* [REQUEST]: Gather every line of the data below that contains the string "relative" and copy each one out in full.

------

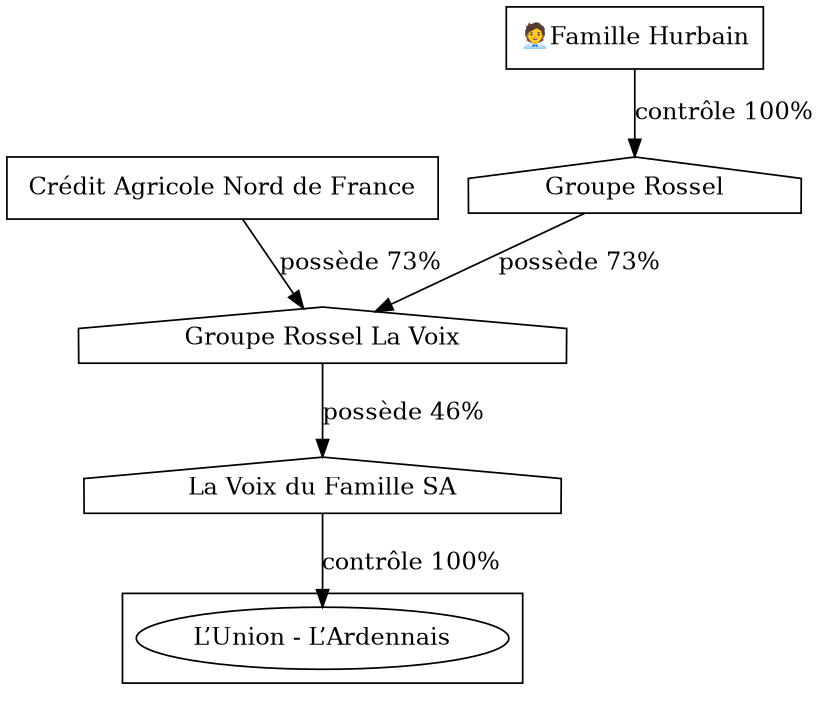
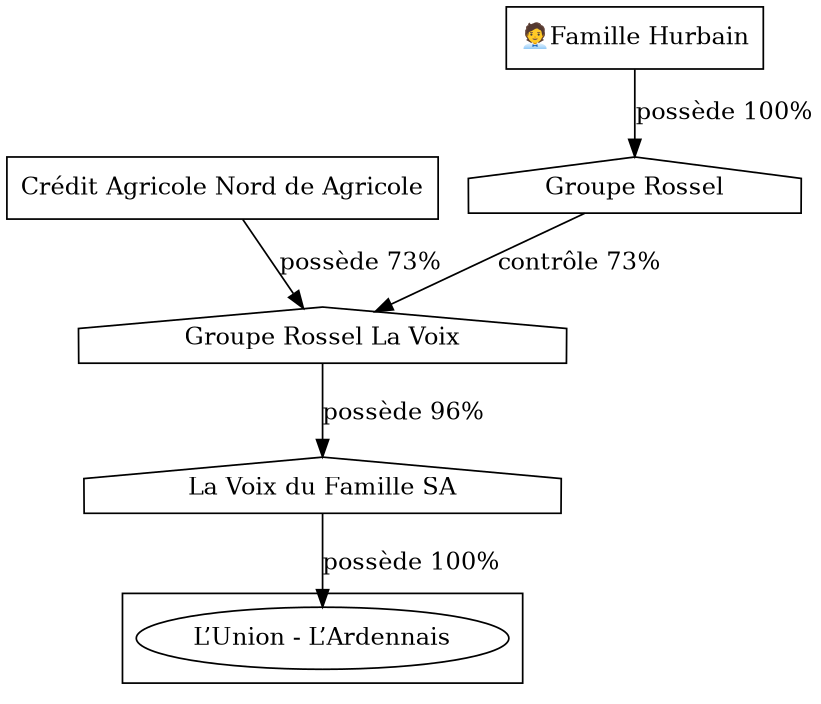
  digraph {
    rankdir=TB
    node [shape=house]
-   n1 [label="Crédit Agricole Nord de France" shape=box]
+   n1 [label="Crédit Agricole Nord de Agricole" shape=box]
    n2 [label="🧑‍💼Famille Hurbain" shape=box]
    n3 [label="L’Union - L’Ardennais" shape=""]
    n4 [label="Groupe Rossel La Voix"]
    n5 [label="Groupe Rossel"]
    n6 [label="La Voix du Famille SA"]
    subgraph sub_1 {
      n1
      n2
    }
    subgraph cluster_2 {
      n3
    }
    n1 -> n4 [label="possède 73%"]
-   n2 -> n5 [label="contrôle 100%"]
-   n4 -> n6 [label="possède 46%"]
-   n5 -> n4 [label="possède 73%"]
-   n6 -> n3 [label="contrôle 100%"]
+   n2 -> n5 [label="possède 100%"]
+   n4 -> n6 [label="possède 96%"]
+   n5 -> n4 [label="contrôle 73%"]
+   n6 -> n3 [label="possède 100%"]
  }
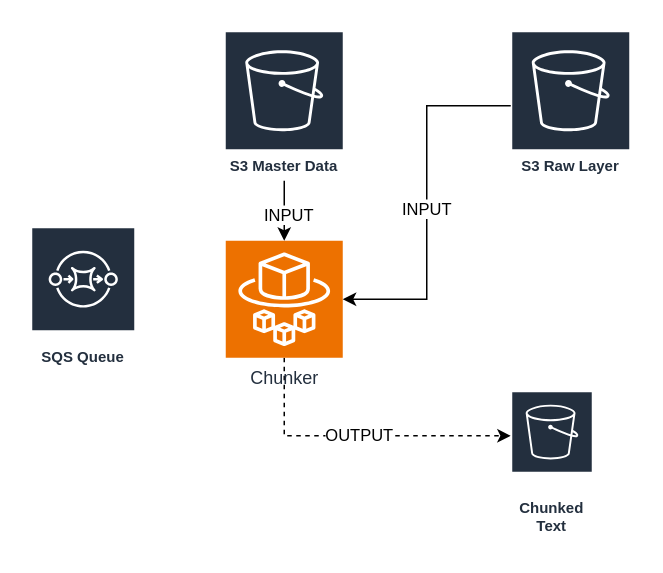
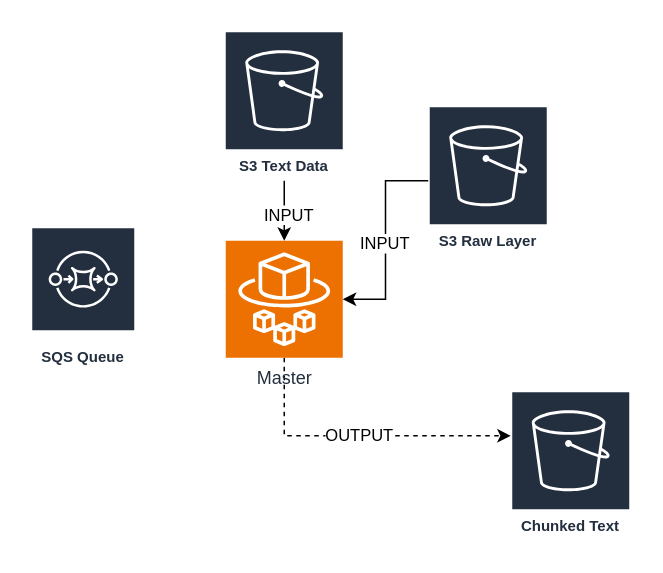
  <mxCell id="0" />
  <mxCell id="1" parent="0" />
  <mxCell id="2" value="OUTPUT" style="edgeStyle=orthogonalEdgeStyle;rounded=0;orthogonalLoop=1;jettySize=auto;html=1;dashed=1;" edge="1" parent="1" source="3" target="11"><mxGeometry relative="1" as="geometry"><Array as="points"><mxPoint x="189" y="290" /></Array></mxGeometry></mxCell>
- <mxCell id="3" value="Chunker" style="sketch=0;points=[[0,0,0],[0.25,0,0],[0.5,0,0],[0.75,0,0],[1,0,0],[0,1,0],[0.25,1,0],[0.5,1,0],[0.75,1,0],[1,1,0],[0,0.25,0],[0,0.5,0],[0,0.75,0],[1,0.25,0],[1,0.5,0],[1,0.75,0]];outlineConnect=0;fontColor=#232F3E;fillColor=#ED7100;strokeColor=#ffffff;dashed=0;verticalLabelPosition=bottom;verticalAlign=top;align=center;html=1;fontSize=12;fontStyle=0;aspect=fixed;shape=mxgraph.aws4.resourceIcon;resIcon=mxgraph.aws4.fargate;" vertex="1" parent="1"><mxGeometry x="150" y="160" width="78" height="78" as="geometry" /></mxCell>
+ <mxCell id="3" value="Master" style="sketch=0;points=[[0,0,0],[0.25,0,0],[0.5,0,0],[0.75,0,0],[1,0,0],[0,1,0],[0.25,1,0],[0.5,1,0],[0.75,1,0],[1,1,0],[0,0.25,0],[0,0.5,0],[0,0.75,0],[1,0.25,0],[1,0.5,0],[1,0.75,0]];outlineConnect=0;fontColor=#232F3E;fillColor=#ED7100;strokeColor=#ffffff;dashed=0;verticalLabelPosition=bottom;verticalAlign=top;align=center;html=1;fontSize=12;fontStyle=0;aspect=fixed;shape=mxgraph.aws4.resourceIcon;resIcon=mxgraph.aws4.fargate;" vertex="1" parent="1"><mxGeometry x="150" y="160" width="78" height="78" as="geometry" /></mxCell>
  <mxCell id="4" value="SQS Queue" style="sketch=0;outlineConnect=0;fontColor=#232F3E;gradientColor=none;strokeColor=#ffffff;fillColor=#232F3E;dashed=0;verticalLabelPosition=middle;verticalAlign=bottom;align=center;html=1;whiteSpace=wrap;fontSize=10;fontStyle=1;spacing=3;shape=mxgraph.aws4.productIcon;prIcon=mxgraph.aws4.sqs;" vertex="1" parent="1"><mxGeometry x="20" y="150.63" width="70" height="96.75" as="geometry" /></mxCell>
- <mxCell id="5" value="S3 Master Data" style="sketch=0;outlineConnect=0;fontColor=#232F3E;gradientColor=none;strokeColor=#ffffff;fillColor=#232F3E;dashed=0;verticalLabelPosition=middle;verticalAlign=bottom;align=center;html=1;whiteSpace=wrap;fontSize=10;fontStyle=1;spacing=3;shape=mxgraph.aws4.productIcon;prIcon=mxgraph.aws4.s3;" vertex="1" parent="1"><mxGeometry x="149" y="20" width="80" height="100" as="geometry" /></mxCell>
+ <mxCell id="5" value="S3 Text Data" style="sketch=0;outlineConnect=0;fontColor=#232F3E;gradientColor=none;strokeColor=#ffffff;fillColor=#232F3E;dashed=0;verticalLabelPosition=middle;verticalAlign=bottom;align=center;html=1;whiteSpace=wrap;fontSize=10;fontStyle=1;spacing=3;shape=mxgraph.aws4.productIcon;prIcon=mxgraph.aws4.s3;" vertex="1" parent="1"><mxGeometry x="149" y="20" width="80" height="100" as="geometry" /></mxCell>
  <mxCell id="6" style="edgeStyle=orthogonalEdgeStyle;rounded=0;orthogonalLoop=1;jettySize=auto;html=1;entryX=0.5;entryY=0;entryDx=0;entryDy=0;entryPerimeter=0;" edge="1" parent="1" source="5" target="3"><mxGeometry relative="1" as="geometry" /></mxCell>
  <mxCell id="7" value="INPUT" style="edgeLabel;html=1;align=center;verticalAlign=middle;resizable=0;points=[];" vertex="1" connectable="0" parent="6"><mxGeometry x="0.1" y="2" relative="1" as="geometry"><mxPoint as="offset" /></mxGeometry></mxCell>
- <mxCell id="8" value="S3 Raw Layer" style="sketch=0;outlineConnect=0;fontColor=#232F3E;gradientColor=none;strokeColor=#ffffff;fillColor=#232F3E;dashed=0;verticalLabelPosition=middle;verticalAlign=bottom;align=center;html=1;whiteSpace=wrap;fontSize=10;fontStyle=1;spacing=3;shape=mxgraph.aws4.productIcon;prIcon=mxgraph.aws4.s3;" vertex="1" parent="1"><mxGeometry x="340" y="20" width="80" height="100" as="geometry" /></mxCell>
+ <mxCell id="8" value="S3 Raw Layer" style="sketch=0;outlineConnect=0;fontColor=#232F3E;gradientColor=none;strokeColor=#ffffff;fillColor=#232F3E;dashed=0;verticalLabelPosition=middle;verticalAlign=bottom;align=center;html=1;whiteSpace=wrap;fontSize=10;fontStyle=1;spacing=3;shape=mxgraph.aws4.productIcon;prIcon=mxgraph.aws4.s3;" vertex="1" parent="1"><mxGeometry x="285" y="70" width="80" height="100" as="geometry" /></mxCell>
  <mxCell id="9" style="edgeStyle=orthogonalEdgeStyle;rounded=0;orthogonalLoop=1;jettySize=auto;html=1;entryX=1;entryY=0.5;entryDx=0;entryDy=0;entryPerimeter=0;" edge="1" parent="1" source="8" target="3"><mxGeometry relative="1" as="geometry" /></mxCell>
  <mxCell id="10" value="INPUT" style="edgeLabel;html=1;align=center;verticalAlign=middle;resizable=0;points=[];" vertex="1" connectable="0" parent="9"><mxGeometry x="0.029" y="-1" relative="1" as="geometry"><mxPoint as="offset" /></mxGeometry></mxCell>
- <mxCell id="11" value="Chunked Text" style="sketch=0;outlineConnect=0;fontColor=#232F3E;gradientColor=none;strokeColor=#ffffff;fillColor=#232F3E;dashed=0;verticalLabelPosition=middle;verticalAlign=bottom;align=center;html=1;whiteSpace=wrap;fontSize=10;fontStyle=1;spacing=3;shape=mxgraph.aws4.productIcon;prIcon=mxgraph.aws4.s3;" vertex="1" parent="1"><mxGeometry x="340" y="260" width="55" height="100" as="geometry" /></mxCell>
+ <mxCell id="11" value="Chunked Text" style="sketch=0;outlineConnect=0;fontColor=#232F3E;gradientColor=none;strokeColor=#ffffff;fillColor=#232F3E;dashed=0;verticalLabelPosition=middle;verticalAlign=bottom;align=center;html=1;whiteSpace=wrap;fontSize=10;fontStyle=1;spacing=3;shape=mxgraph.aws4.productIcon;prIcon=mxgraph.aws4.s3;" vertex="1" parent="1"><mxGeometry x="340" y="260" width="80" height="100" as="geometry" /></mxCell>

------

* [WRITTEN RESPONSE]:
  <mxCell id="2" value="OUTPUT" style="edgeStyle=orthogonalEdgeStyle;rounded=0;orthogonalLoop=1;jettySize=auto;html=1;dashed=1;" edge="1" parent="1" source="3" target="11"><mxGeometry relative="1" as="geometry"><Array as="points"><mxPoint x="189" y="290" /></Array></mxGeometry></mxCell>
  <mxCell id="6" style="edgeStyle=orthogonalEdgeStyle;rounded=0;orthogonalLoop=1;jettySize=auto;html=1;entryX=0.5;entryY=0;entryDx=0;entryDy=0;entryPerimeter=0;" edge="1" parent="1" source="5" target="3"><mxGeometry relative="1" as="geometry" /></mxCell>
  <mxCell id="7" value="INPUT" style="edgeLabel;html=1;align=center;verticalAlign=middle;resizable=0;points=[];" vertex="1" connectable="0" parent="6"><mxGeometry x="0.1" y="2" relative="1" as="geometry"><mxPoint as="offset" /></mxGeometry></mxCell>
  <mxCell id="9" style="edgeStyle=orthogonalEdgeStyle;rounded=0;orthogonalLoop=1;jettySize=auto;html=1;entryX=1;entryY=0.5;entryDx=0;entryDy=0;entryPerimeter=0;" edge="1" parent="1" source="8" target="3"><mxGeometry relative="1" as="geometry" /></mxCell>
  <mxCell id="10" value="INPUT" style="edgeLabel;html=1;align=center;verticalAlign=middle;resizable=0;points=[];" vertex="1" connectable="0" parent="9"><mxGeometry x="0.029" y="-1" relative="1" as="geometry"><mxPoint as="offset" /></mxGeometry></mxCell>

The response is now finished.